Massage therapy has become a relatively common and frequently utilized form of complementary and alternative medical care. Massage is generally defined as the manual manipulation or movement of the soft tissues of the body to enhance health and well-being. Massage may be performed with hands, fingers, elbows, knees, forearms, feet, or a device to move the tissue.
Massage is usually applied with an intention of relieving pain, reducing stress and tension, improving circulation, and promoting healing from injury. Massage may also be utilized as a treatment for certain medical conditions, such as lymphedema following surgery or radiation treatment for cancer.
Massage has been shown to reduce stress, anxiety, depression, and blood pressure. Massage also improves range of motion, reduces spasticity in temporary paralysis following a stroke or spinal cord injury, increases immune function by stimulating the lymphatic system, stimulates metabolism to help with weight loss, reduces swelling after surgery, loosens adhesions around joints caused by injury or overuse, increases blood circulation to tissue and muscles, improves cellular function due to increased ATP production, reduces scar tissue build-up after surgery, relieves pain from muscle spasm, improves sleep quality/duration by reducing stress hormones such as cortisol and adrenaline, decreases inflammation to aid in injury recovery, increases range of motion through increasing extensibility of collagen tissue, and reduces muscle tension through increased blood flow.
Massage can also be used as a performance enhancer by increasing blood flow to the muscles to improve muscle tone and make it an effective part of sports medicine and injury rehabilitation. Massage therapy is also commonly included in spa treatments and many people find massage to be a relaxing treat that’s easily incorporated into their daily lives. Massage therapy can benefit adults of any age, but children and older adults may particularly gain many benefits from massage therapy.
Massage therapy has been shown to improve blood flow by decreasing vascular resistance in the small vessels (arterioles) which supply nutrients to muscles during exercise. Massage can also increase lymph flow by up to 400% in some cases. Massage therapy also increases blood flow by causing the body to release enzymes that break down fibrin. Fibrin is a protein present throughout the body which stimulates blood platelets to clump together and form a clot, restricting blood flow. Massage can also help prevent or reduce muscle atrophication (shrinkage or wasting away of muscles) which occurs when a person is unable to move due to illness, injury, or lack of use over a long time period.
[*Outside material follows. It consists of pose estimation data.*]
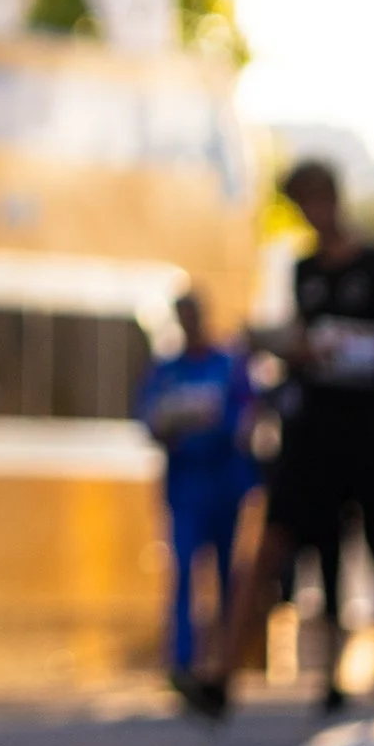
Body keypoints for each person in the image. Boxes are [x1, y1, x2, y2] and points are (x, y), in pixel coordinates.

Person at [219, 161, 374, 714]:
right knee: (292, 540)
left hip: (364, 421)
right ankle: (225, 673)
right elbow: (297, 338)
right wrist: (289, 348)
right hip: (313, 426)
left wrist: (346, 348)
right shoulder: (304, 269)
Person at [136, 287, 256, 713]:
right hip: (185, 486)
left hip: (225, 484)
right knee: (184, 571)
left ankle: (224, 664)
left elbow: (246, 417)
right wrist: (172, 420)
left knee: (228, 575)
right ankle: (182, 663)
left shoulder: (228, 365)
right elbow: (148, 420)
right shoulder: (166, 370)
Massage therapy can also help keep the joints moving freely by increasing flexibility and circulation through the soft tissues surrounding the joint. Massage therapy may improve range of motion in people suffering from osteoarthritis and rheumatoid arthritis. Massage therapy can also be helpful for people who experience pain and stiffness in the muscles and joints due to stress, poor posture, lack of use, or injury. Massage may also help with chronic conditions such as tendinitis, bursitis, fibromyalgia, Parkinson’s disease, cerebral palsy, and spinal injuries.
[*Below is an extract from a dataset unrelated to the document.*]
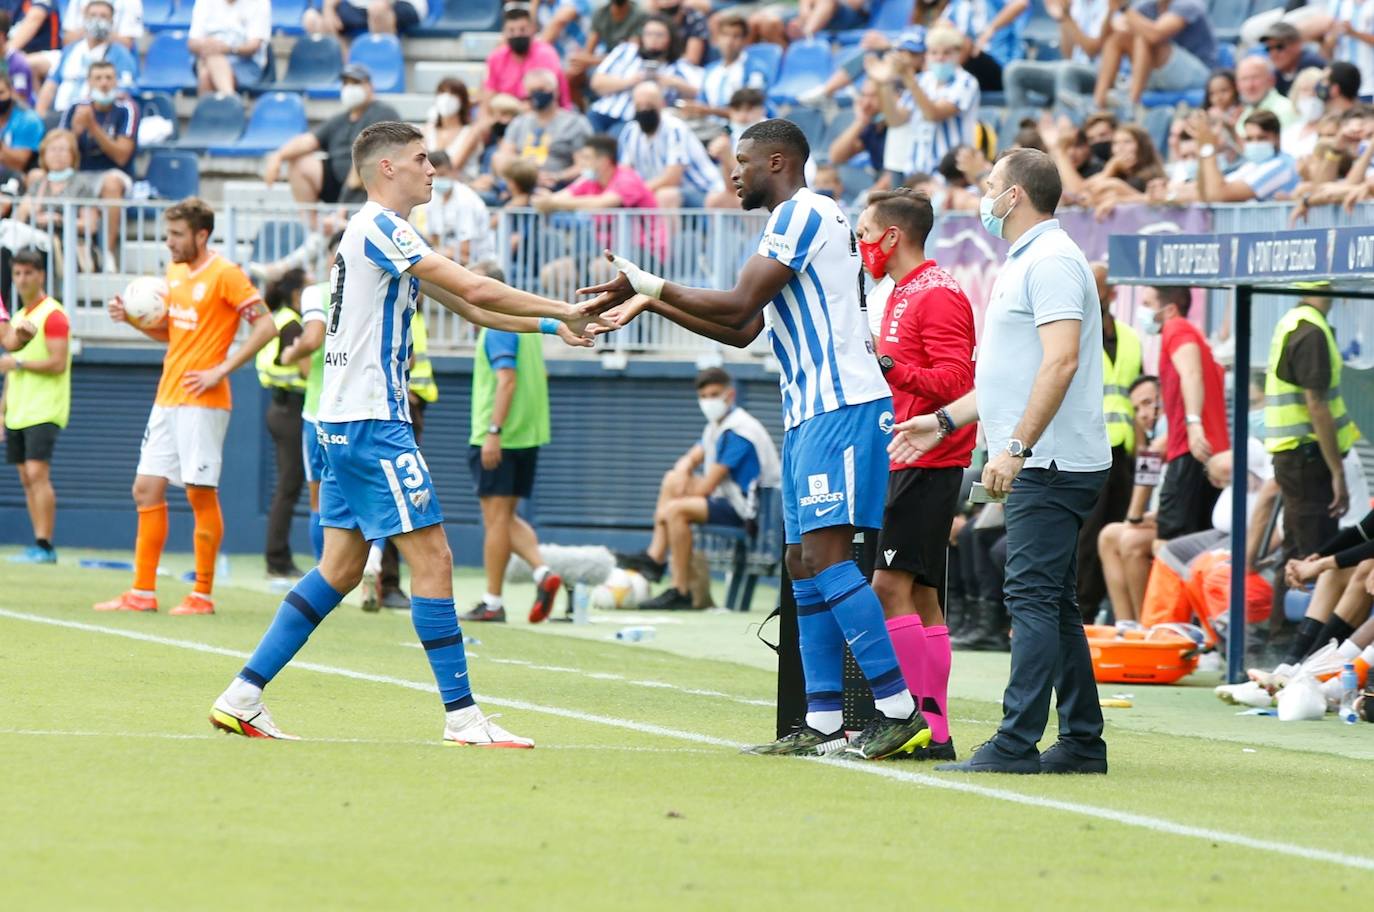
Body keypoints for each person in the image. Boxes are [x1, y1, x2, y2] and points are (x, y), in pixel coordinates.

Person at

Massage therapy may also help with recovery after exercise by flushing metabolic waste from muscles used during physical activity which contributes to delayed onset muscle soreness (DOMS). Massage therapy can also benefit people who are unable to exercise or move their muscles because of illness, injury, medical treatment such as chemotherapy, prolonged bed rest, or lack of use over long periods of time. Massage therapy may benefit older adults by increasing range of motion and reducing pain associated with arthritis and hip replacements. Massage therapy can be used to help treat chronic pain (a condition in which pain persists for a long time), including that experienced following trauma such as an injury or postoperative pain.